EILAT, Israel (AP) — A captured ship Israel says carried advanced rockets from Iran bound for Gaza militants arrived to port Saturday, where authorities prepared its cargo for a public display Israel hopes will step up pressure on world powers as they negotiate with Tehran over its nuclear program.
The KLOS C freighter sailed into Israel's southern Eilat port accompanied by naval vessels and masked commando forces that seized it days earlier in the Red Sea. Israel says the ship was packed with dozens of Syrian-made M-302 rockets that would have put Israel's biggest cities well within reach of Palestinian militants in the Gaza Strip.

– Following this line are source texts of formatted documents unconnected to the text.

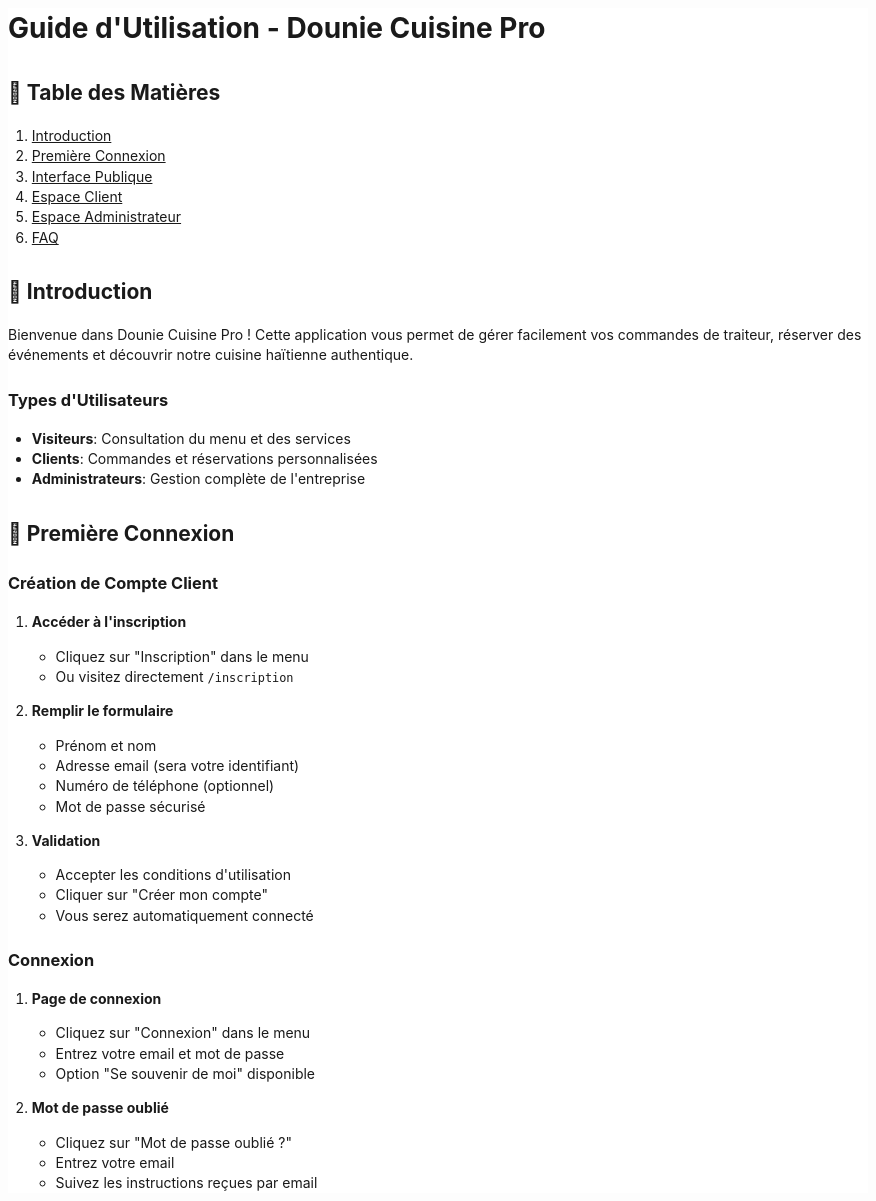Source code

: # Guide d'Utilisation - Dounie Cuisine Pro

## 📖 Table des Matières

1. [Introduction](#introduction)
2. [Première Connexion](#première-connexion)
3. [Interface Publique](#interface-publique)
4. [Espace Client](#espace-client)
5. [Espace Administrateur](#espace-administrateur)
6. [FAQ](#faq)

## 🎯 Introduction

Bienvenue dans Dounie Cuisine Pro ! Cette application vous permet de gérer facilement vos commandes de traiteur, réserver des événements et découvrir notre cuisine haïtienne authentique.

### Types d'Utilisateurs

- **Visiteurs**: Consultation du menu et des services
- **Clients**: Commandes et réservations personnalisées
- **Administrateurs**: Gestion complète de l'entreprise

## 🔐 Première Connexion

### Création de Compte Client

1. **Accéder à l'inscription**
   - Cliquez sur "Inscription" dans le menu
   - Ou visitez directement `/inscription`

2. **Remplir le formulaire**
   - Prénom et nom
   - Adresse email (sera votre identifiant)
   - Numéro de téléphone (optionnel)
   - Mot de passe sécurisé

3. **Validation**
   - Accepter les conditions d'utilisation
   - Cliquer sur "Créer mon compte"
   - Vous serez automatiquement connecté

### Connexion

1. **Page de connexion**
   - Cliquez sur "Connexion" dans le menu
   - Entrez votre email et mot de passe
   - Option "Se souvenir de moi" disponible

2. **Mot de passe oublié**
   - Cliquez sur "Mot de passe oublié ?"
   - Entrez votre email
   - Suivez les instructions reçues par email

It accuses Iran of orchestrating the delivery in an elaborate 5,000-mile (8,000-kilometer) journey that included covert stops across the region.

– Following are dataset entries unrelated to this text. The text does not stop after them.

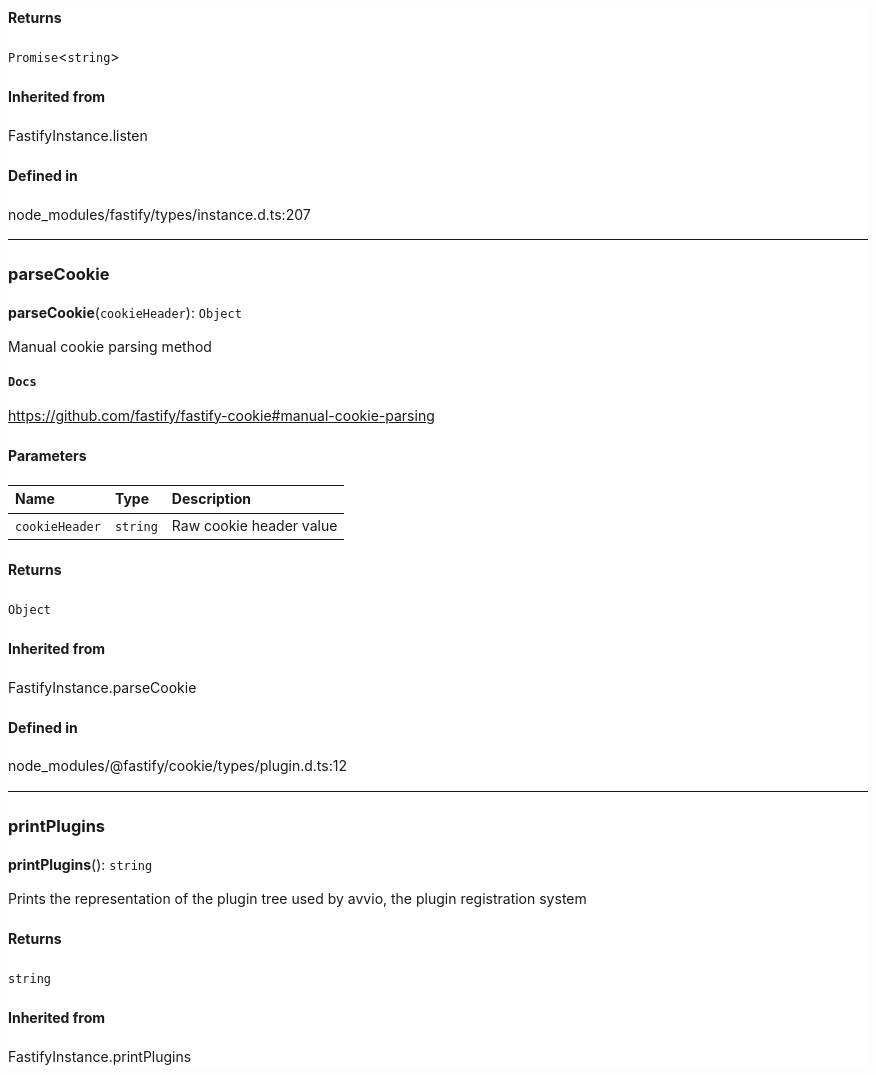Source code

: #### Returns

`Promise`<`string`\>

#### Inherited from

FastifyInstance.listen

#### Defined in

node_modules/fastify/types/instance.d.ts:207

___

### parseCookie

**parseCookie**(`cookieHeader`): `Object`

Manual cookie parsing method

**`Docs`**

https://github.com/fastify/fastify-cookie#manual-cookie-parsing

#### Parameters

| Name | Type | Description |
| :------ | :------ | :------ |
| `cookieHeader` | `string` | Raw cookie header value |

#### Returns

`Object`

#### Inherited from

FastifyInstance.parseCookie

#### Defined in

node_modules/@fastify/cookie/types/plugin.d.ts:12

___

### printPlugins

**printPlugins**(): `string`

Prints the representation of the plugin tree used by avvio, the plugin registration system

#### Returns

`string`

#### Inherited from

FastifyInstance.printPlugins
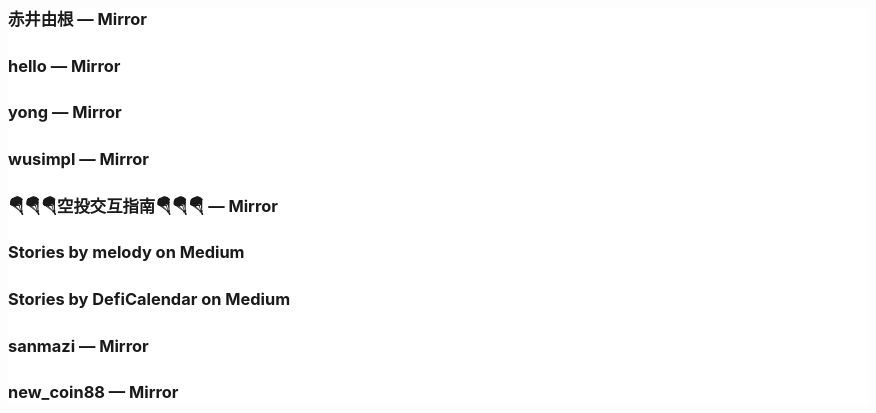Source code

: ###  赤井由根 — Mirror







###  hello — Mirror







###  yong — Mirror









###  wusimpl — Mirror







###  🪂🪂🪂空投交互指南🪂🪂🪂 — Mirror







###  Stories by melody on Medium







###  Stories by DefiCalendar on Medium







###  sanmazi — Mirror









###  new_coin88 — Mirror




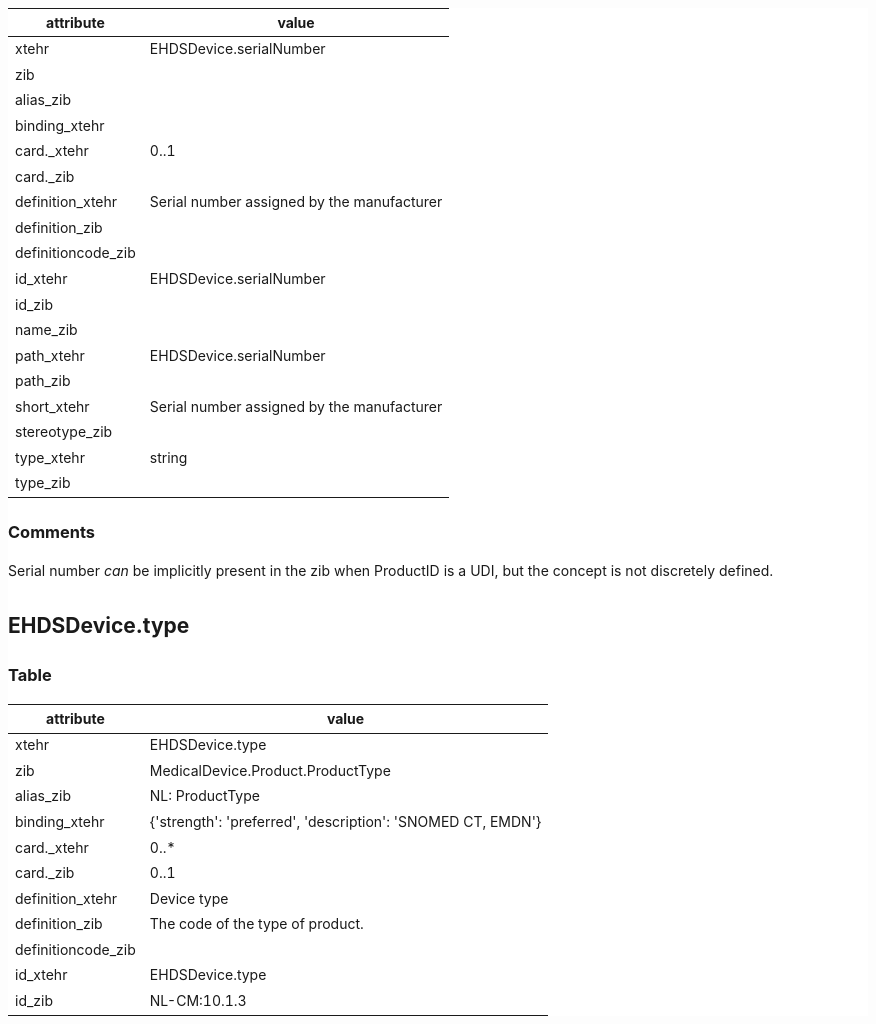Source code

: | attribute | value |
|---|---|
| xtehr | EHDSDevice.serialNumber |
| zib |  |
| alias_zib |  |
| binding_xtehr |  |
| card._xtehr | 0..1 |
| card._zib |  |
| definition_xtehr | Serial number assigned by the manufacturer |
| definition_zib |  |
| definitioncode_zib |  |
| id_xtehr | EHDSDevice.serialNumber |
| id_zib |  |
| name_zib |  |
| path_xtehr | EHDSDevice.serialNumber |
| path_zib |  |
| short_xtehr | Serial number assigned by the manufacturer |
| stereotype_zib |  |
| type_xtehr | string |
| type_zib |  |

### Comments

Serial number _can_ be implicitly present in the zib when ProductID is a UDI, but the concept is not discretely defined.


## EHDSDevice.type

### Table

| attribute | value |
|---|---|
| xtehr | EHDSDevice.type |
| zib | MedicalDevice.Product.ProductType |
| alias_zib | NL: ProductType |
| binding_xtehr | {'strength': 'preferred', 'description': 'SNOMED CT, EMDN'} |
| card._xtehr | 0..* |
| card._zib | 0..1 |
| definition_xtehr | Device type |
| definition_zib | The code of the type of product. |
| definitioncode_zib |  |
| id_xtehr | EHDSDevice.type |
| id_zib | NL-CM:10.1.3 |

Officials in Iran and Gaza have denied being involved with the shipment. But in an interview with Israel Channel 10 TV aired Saturday, Prime Minister Benjamin Netanyahu said that once the ship was fully unloaded "the truth will come out." Israel plans to unveil the cache Monday with the country's leaders in attendance.
The interview was conducted this week in the United States, where Netanyahu was pressing his case for more pressure on Iran. He said the naval raid, which took place in the Red Sea hundreds of miles from Israel, showed Iran's true face and that Israel would expose it to the world.

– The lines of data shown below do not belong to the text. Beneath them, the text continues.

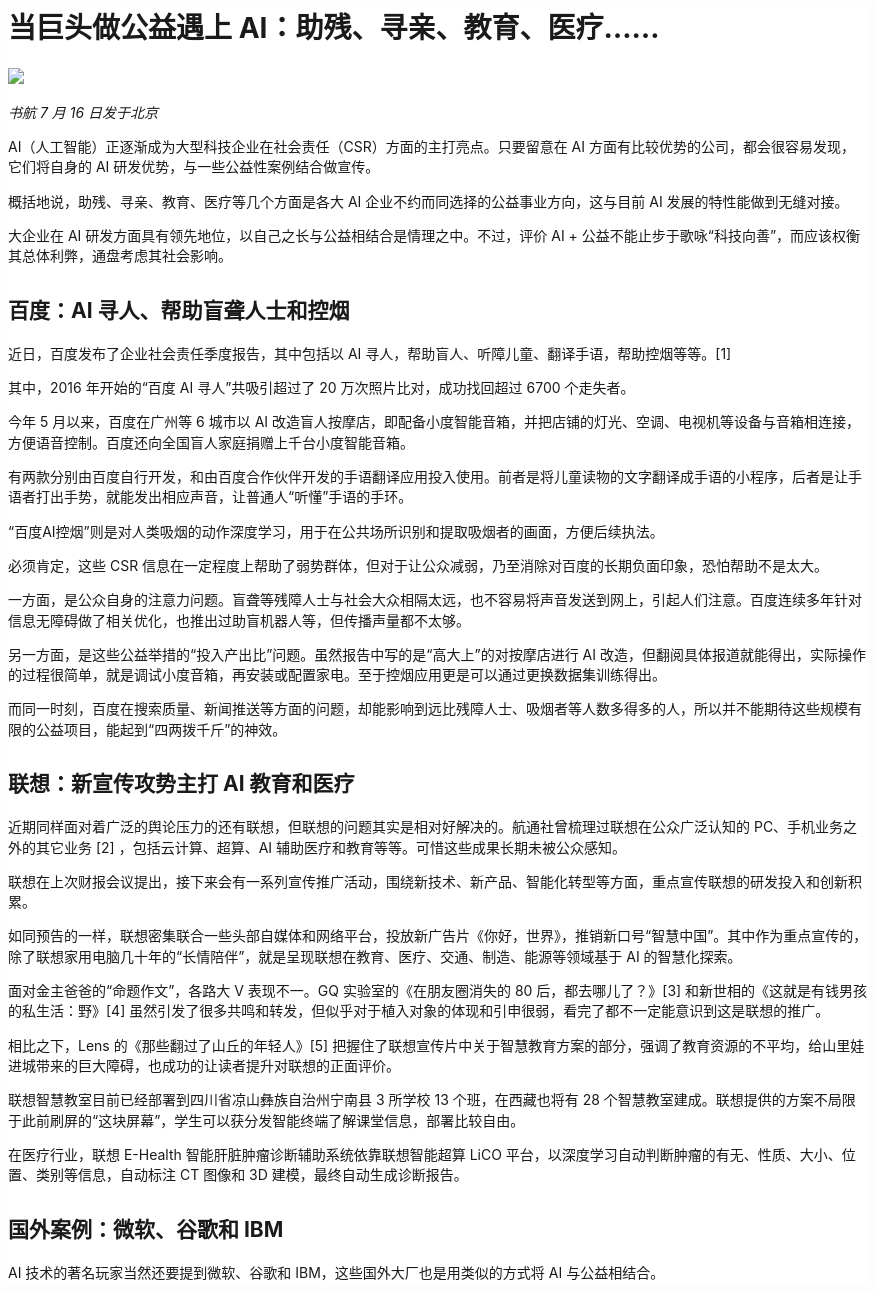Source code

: # 当巨头做公益遇上 AI：助残、寻亲、教育、医疗……

![](http://ww1.sinaimg.cn/large/4b91f9d5ly1g51tzmsk2vj212w0m8q4y.jpg)

*书航 7 月 16 日发于北京*

AI（人工智能）正逐渐成为大型科技企业在社会责任（CSR）方面的主打亮点。只要留意在 AI 方面有比较优势的公司，都会很容易发现，它们将自身的 AI 研发优势，与一些公益性案例结合做宣传。

概括地说，助残、寻亲、教育、医疗等几个方面是各大 AI 企业不约而同选择的公益事业方向，这与目前 AI 发展的特性能做到无缝对接。

大企业在 AI 研发方面具有领先地位，以自己之长与公益相结合是情理之中。不过，评价 AI + 公益不能止步于歌咏“科技向善”，而应该权衡其总体利弊，通盘考虑其社会影响。

## 百度：AI 寻人、帮助盲聋人士和控烟

近日，百度发布了企业社会责任季度报告，其中包括以 AI 寻人，帮助盲人、听障儿童、翻译手语，帮助控烟等等。[1]

其中，2016 年开始的“百度 AI 寻人”共吸引超过了 20 万次照片比对，成功找回超过 6700 个走失者。

今年 5 月以来，百度在广州等 6 城市以 AI 改造盲人按摩店，即配备小度智能音箱，并把店铺的灯光、空调、电视机等设备与音箱相连接，方便语音控制。百度还向全国盲人家庭捐赠上千台小度智能音箱。

有两款分别由百度自行开发，和由百度合作伙伴开发的手语翻译应用投入使用。前者是将儿童读物的文字翻译成手语的小程序，后者是让手语者打出手势，就能发出相应声音，让普通人“听懂”手语的手环。

“百度AI控烟”则是对人类吸烟的动作深度学习，用于在公共场所识别和提取吸烟者的画面，方便后续执法。

必须肯定，这些 CSR 信息在一定程度上帮助了弱势群体，但对于让公众减弱，乃至消除对百度的长期负面印象，恐怕帮助不是太大。

一方面，是公众自身的注意力问题。盲聋等残障人士与社会大众相隔太远，也不容易将声音发送到网上，引起人们注意。百度连续多年针对信息无障碍做了相关优化，也推出过助盲机器人等，但传播声量都不太够。

另一方面，是这些公益举措的“投入产出比”问题。虽然报告中写的是“高大上”的对按摩店进行 AI 改造，但翻阅具体报道就能得出，实际操作的过程很简单，就是调试小度音箱，再安装或配置家电。至于控烟应用更是可以通过更换数据集训练得出。

而同一时刻，百度在搜索质量、新闻推送等方面的问题，却能影响到远比残障人士、吸烟者等人数多得多的人，所以并不能期待这些规模有限的公益项目，能起到“四两拨千斤”的神效。

## 联想：新宣传攻势主打 AI 教育和医疗

近期同样面对着广泛的舆论压力的还有联想，但联想的问题其实是相对好解决的。航通社曾梳理过联想在公众广泛认知的 PC、手机业务之外的其它业务 [2] ，包括云计算、超算、AI 辅助医疗和教育等等。可惜这些成果长期未被公众感知。

联想在上次财报会议提出，接下来会有一系列宣传推广活动，围绕新技术、新产品、智能化转型等方面，重点宣传联想的研发投入和创新积累。

如同预告的一样，联想密集联合一些头部自媒体和网络平台，投放新广告片《你好，世界》，推销新口号“智慧中国”。其中作为重点宣传的，除了联想家用电脑几十年的“长情陪伴”，就是呈现联想在教育、医疗、交通、制造、能源等领域基于 AI 的智慧化探索。

面对金主爸爸的“命题作文”，各路大 V 表现不一。GQ 实验室的《在朋友圈消失的 80 后，都去哪儿了？》[3] 和新世相的《这就是有钱男孩的私生活：野》[4] 虽然引发了很多共鸣和转发，但似乎对于植入对象的体现和引申很弱，看完了都不一定能意识到这是联想的推广。

相比之下，Lens 的《那些翻过了山丘的年轻人》[5] 把握住了联想宣传片中关于智慧教育方案的部分，强调了教育资源的不平均，给山里娃进城带来的巨大障碍，也成功的让读者提升对联想的正面评价。

联想智慧教室目前已经部署到四川省凉山彝族自治州宁南县 3 所学校 13 个班，在西藏也将有 28 个智慧教室建成。联想提供的方案不局限于此前刷屏的“这块屏幕”，学生可以获分发智能终端了解课堂信息，部署比较自由。

在医疗行业，联想 E-Health 智能肝脏肿瘤诊断辅助系统依靠联想智能超算 LiCO 平台，以深度学习自动判断肿瘤的有无、性质、大小、位置、类别等信息，自动标注 CT 图像和 3D 建模，最终自动生成诊断报告。

## 国外案例：微软、谷歌和 IBM

AI 技术的著名玩家当然还要提到微软、谷歌和 IBM，这些国外大厂也是用类似的方式将 AI 与公益相结合。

"My instructions were total silence until we catch the ship, and from the moment that we had control of the ship, to go out and immediately tell the truth, because there is a battle over the truth," he said.
Israel believes that Iran is trying to build a nuclear weapon, a charge Iran denies. Israel says a nuclear-armed Iran would pose a threat to the existence of the Jewish state, citing Iranian calls for Israel's destruction, its development of long-range missiles and its support for militant groups.
Netanyahu has been an outspoken critic of the efforts by six world powers to negotiate a deal with Iran that would substantially scale back its nuclear program in exchange for ending international sanctions. He says a current, interim deal gives Iran too much relief while getting little in return, and fears a final agreement would leave Iran with the capability to make a bomb.
Since the global powers reached their interim deal with Iran last November, Netanyahu's warnings about Iran have been largely ignored by world leaders.
In the interview, which came following a meeting with President Barack Obama, Netanyahu pressed further.
"I don't just want Iran not to have a bomb. I don't want Iran to have the ability to make a bomb," he said. "I don't outsource Israeli security."
In a separate interview with Channel 2, part of a series that were the first Netanyahu granted to Israel media outlets in more than a year, the prime minister said he was prepared to reach a peace accord with the Palestinians so long as it marked an end to the conflict.
He added that while in was clear some Jewish settlements won't be part of a future peace accord, he would make sure the number left out "will be as low as possible." He would not elaborate on the fate of these settlers.
More than 500,000 settlers live in the West Bank and east Jerusalem, territories that Israel captured in the 1967 Mideast war and which the Palestinians hope will be part of their future state.